Reflecting on learning is a powerful tool in aiding comprehension and memory. Using exit tickets to prompt student reflection (via tools like Loop) is an easy and timely way to get students to reprocess information. These ideas focus on encouraging students to think more deeply about lesson content.

  • What part of the lesson surprised you?
  • Which part of today’s lesson was most interesting?
  • My favourite part of today’s lesson was…
  • What is the most important thing you learned today and why?
  • I used to think…but now I know…
  • Two facts I learned about the topic…
  • The top 3 ideas I remember from today’s lesson…
  • What is something you weren't sure about at the start of the lesson but understand now?
  • Imagine a classmate is absent from class today. How would you explain the lesson to him/her in 25 words or less?
  • If you were creating a quiz about today’s lesson, what are 2 questions you’d include?

Classroom environment

Creating a positive classroom climate helps students feel safe, respected supported and welcomed. These exit ticket questions are designed to identify opportunities for changing the classroom environment for the better.

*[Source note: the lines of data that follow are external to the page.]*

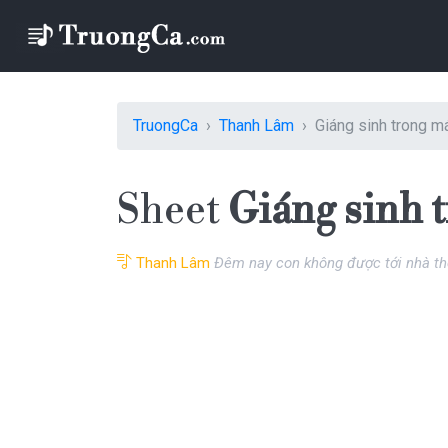
TruongCa
Thanh Lâm
Giáng sinh trong m
Sheet
Giáng sinh 
Thanh Lâm
Đêm nay con không được tới nhà thờ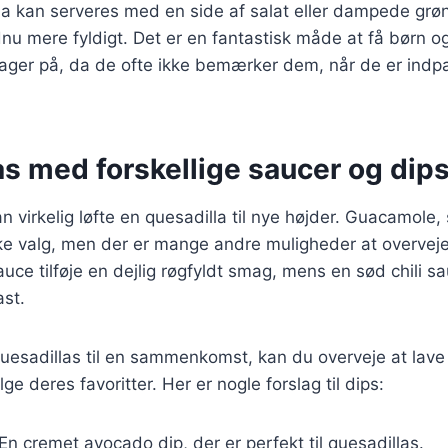
a kan serveres med en side af salat eller dampede grøn
nu mere fyldigt. Det er en fantastisk måde at få børn og
sager på, da de ofte ikke bemærker dem, når de er indp
s med forskellige saucer og dip
n virkelig løfte en quesadilla til nye højder. Guacamole
ske valg, men der er mange andre muligheder at overvej
auce tilføje en dejlig røgfyldt smag, mens en sød chili s
ast.
uesadillas til en sammenkomst, kan du overveje at lave
e deres favoritter. Her er nogle forslag til dips:
 En cremet avocado dip, der er perfekt til quesadillas.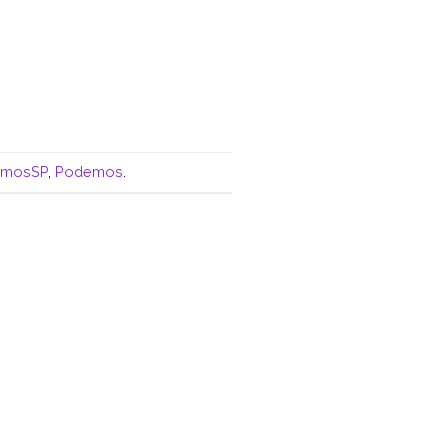
mosSP
,
Podemos
.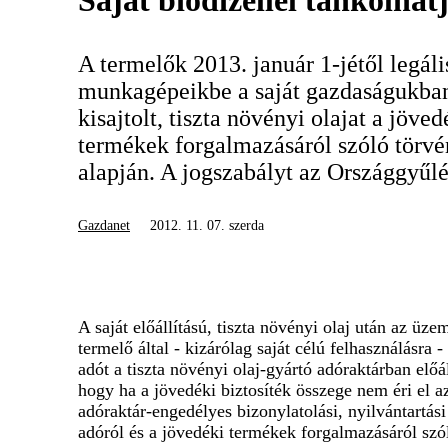
Saját biodízellel tankolhat
A termelők 2013. január 1-jétől legáli
munkagépeikbe a saját gazdaságukba
kisajtolt, tiszta növényi olajat a jöve
termékek forgalmazásáról szóló törvé
alapján. A jogszabályt az Országgyűlé
Gazdanet
2012. 11. 07. szerda
A saját előállítású, tiszta növényi olaj után az ü
termelő által - kizárólag saját célú felhasználásra 
adót a tiszta növényi olaj-gyártó adóraktárban elő
hogy ha a jövedéki biztosíték összege nem éri el az
adóraktár-engedélyes bizonylatolási, nyilvántartás
adóról és a jövedéki termékek forgalmazásáról szól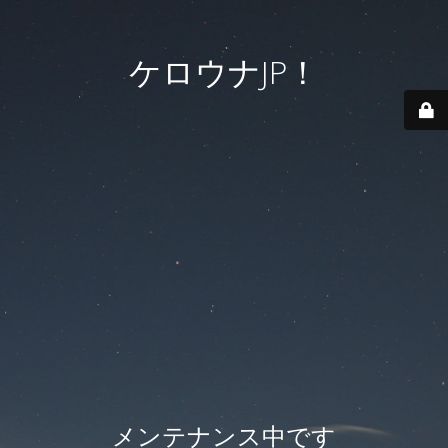
ケロウナJP！
メンテナンス中です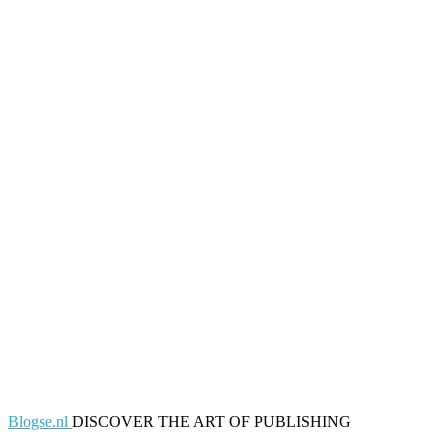
Blogse.nl
DISCOVER THE ART OF PUBLISHING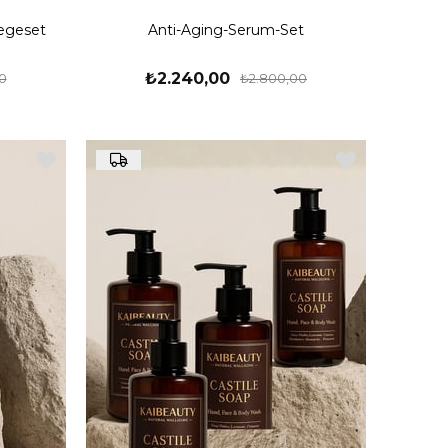
legeset
Anti-Aging-Serum-Set
₺2.240,00
0
₺2.800,00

  • What’s one change we could make to the way we learn in this class?
  • What’s one thing you’d like me to START doing in class?
  • What’s one thing you’d like me to STOP doing in class?
  • What’s one thing you’d like me to CONTINUE doing in class?
  • Did you value the group activity today? Do you think the activity or task would have been better done alone?

Student wellbeing

Student wellbeing critical to learning. By understanding the factors affecting a students wellbeing, teachers can more quickly take action to support students.

  • What's one thing outside of school that you love doing?
  • Did you have enough sleep last night?
  • How do you feel about your workload right now?
  • What helps you to get in a good mood when you're feeling down?
  • What makes you feel good about your life?
  • What makes you feel anxious?
  • What makes you feel down?
  • Who do you turn to for support?

Remote learning

Remote learning has presented many unexpected changes for teachers and students alike. Understanding how these changes have impacted students can help mitigate learning challenges.

  • How easy is it to access online the resources you need for this subject?
  • How was the level of today's work?
  • In learning from home where do you need the most support right now?
  • What is your biggest challenge learning from home?
  • How do you spend your breaks when learning from home?

How to ask a good exit ticket question?

To get the most out of the exit ticket process, questions should:

  • Be short
  • Where possible be open ended.
  • Linked to the learning intentions (& success criteria) of the lesson.
  • Focus on skill(s) or concept(s) being taught.
  • Allow students to demonstrate understanding.
  • Challenge students to synthesise what they have learnt.
  • NOT be surface level questions (i.e. Factual).
  • NOT be yes/or no answer.
  • Prompt reflection.
  • Use clean specific language that is not vague or ambiguous.
  • Avoid passive and negative wording will enforce “I can’t” attitudes with no actionable way forward.

When starting to use Exit Tickets it is a good idea to use structured questions to support students in becoming familiar with the process. These can then be adjusted over time to be more open-ended in nature.

Exit Tickets can use a variety of question types, for example, some questions might involve a rating scale, another might be more open-ended asking students to write their specific concerns or ideas or reflection. Another might ask a student to respond to a specific questions or prompt. It is a good idea, therefore, to model the Exit Tickets to your class and show them how to complete the different types of questions that might be asked.